> [WORK ITEM]
Find each line in the material that contains the string "Semitic", matching case exactly, and copy those lines out in full.

* * * *

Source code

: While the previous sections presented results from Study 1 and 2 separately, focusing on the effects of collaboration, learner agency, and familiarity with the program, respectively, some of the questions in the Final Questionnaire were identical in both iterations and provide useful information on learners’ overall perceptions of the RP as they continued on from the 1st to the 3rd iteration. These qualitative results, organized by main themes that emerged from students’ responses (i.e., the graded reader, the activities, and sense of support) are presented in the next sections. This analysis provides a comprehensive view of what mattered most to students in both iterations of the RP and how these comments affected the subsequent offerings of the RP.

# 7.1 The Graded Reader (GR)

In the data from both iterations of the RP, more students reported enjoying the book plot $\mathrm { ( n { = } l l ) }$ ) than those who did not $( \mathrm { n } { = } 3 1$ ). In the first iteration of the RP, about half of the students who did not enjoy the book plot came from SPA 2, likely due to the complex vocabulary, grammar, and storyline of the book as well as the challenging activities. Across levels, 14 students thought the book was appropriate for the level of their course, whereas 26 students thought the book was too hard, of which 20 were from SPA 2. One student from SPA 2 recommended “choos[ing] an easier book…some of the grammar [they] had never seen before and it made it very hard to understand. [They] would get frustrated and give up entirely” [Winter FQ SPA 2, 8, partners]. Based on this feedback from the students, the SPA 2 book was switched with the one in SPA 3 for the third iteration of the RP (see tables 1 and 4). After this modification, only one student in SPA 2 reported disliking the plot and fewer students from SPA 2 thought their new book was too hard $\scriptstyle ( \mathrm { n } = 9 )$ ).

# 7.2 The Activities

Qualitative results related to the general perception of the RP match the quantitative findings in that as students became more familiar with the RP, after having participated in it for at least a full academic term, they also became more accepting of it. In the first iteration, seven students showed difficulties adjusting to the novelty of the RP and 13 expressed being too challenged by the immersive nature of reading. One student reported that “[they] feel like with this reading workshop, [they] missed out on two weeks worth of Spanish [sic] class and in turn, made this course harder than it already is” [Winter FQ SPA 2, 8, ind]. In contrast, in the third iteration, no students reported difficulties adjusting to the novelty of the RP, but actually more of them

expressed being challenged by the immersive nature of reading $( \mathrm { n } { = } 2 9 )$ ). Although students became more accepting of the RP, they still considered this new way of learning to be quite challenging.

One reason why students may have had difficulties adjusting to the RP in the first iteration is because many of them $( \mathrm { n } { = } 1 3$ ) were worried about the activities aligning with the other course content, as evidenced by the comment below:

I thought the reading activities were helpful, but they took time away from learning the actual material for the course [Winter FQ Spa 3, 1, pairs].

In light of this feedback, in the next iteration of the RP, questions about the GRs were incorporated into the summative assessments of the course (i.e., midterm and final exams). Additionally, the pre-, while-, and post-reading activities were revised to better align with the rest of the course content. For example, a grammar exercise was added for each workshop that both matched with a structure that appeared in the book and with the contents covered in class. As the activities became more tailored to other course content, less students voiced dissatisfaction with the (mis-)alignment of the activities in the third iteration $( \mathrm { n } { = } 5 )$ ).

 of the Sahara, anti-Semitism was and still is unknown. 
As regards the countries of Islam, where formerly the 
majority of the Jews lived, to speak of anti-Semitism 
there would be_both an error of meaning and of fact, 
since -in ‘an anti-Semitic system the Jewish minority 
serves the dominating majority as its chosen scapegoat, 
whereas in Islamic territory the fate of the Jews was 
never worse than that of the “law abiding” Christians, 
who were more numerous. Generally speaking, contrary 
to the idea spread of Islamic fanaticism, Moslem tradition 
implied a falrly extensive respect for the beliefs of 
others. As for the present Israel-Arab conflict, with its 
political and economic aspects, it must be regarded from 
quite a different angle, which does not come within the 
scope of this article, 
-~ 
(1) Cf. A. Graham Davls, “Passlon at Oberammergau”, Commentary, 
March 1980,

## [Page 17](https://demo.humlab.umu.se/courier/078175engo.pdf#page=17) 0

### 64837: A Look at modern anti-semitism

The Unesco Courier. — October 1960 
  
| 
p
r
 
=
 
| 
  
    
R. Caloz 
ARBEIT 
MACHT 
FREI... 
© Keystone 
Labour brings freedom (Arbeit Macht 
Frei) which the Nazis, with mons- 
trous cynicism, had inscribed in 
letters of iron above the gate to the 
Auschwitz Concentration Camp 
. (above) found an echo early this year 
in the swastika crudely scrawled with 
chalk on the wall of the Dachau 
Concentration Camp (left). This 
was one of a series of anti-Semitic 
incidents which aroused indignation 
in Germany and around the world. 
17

* * * *

> [TASK ANSWER]
since -in ‘an anti-Semitic system the Jewish minority 
was one of a series of anti-Semitic 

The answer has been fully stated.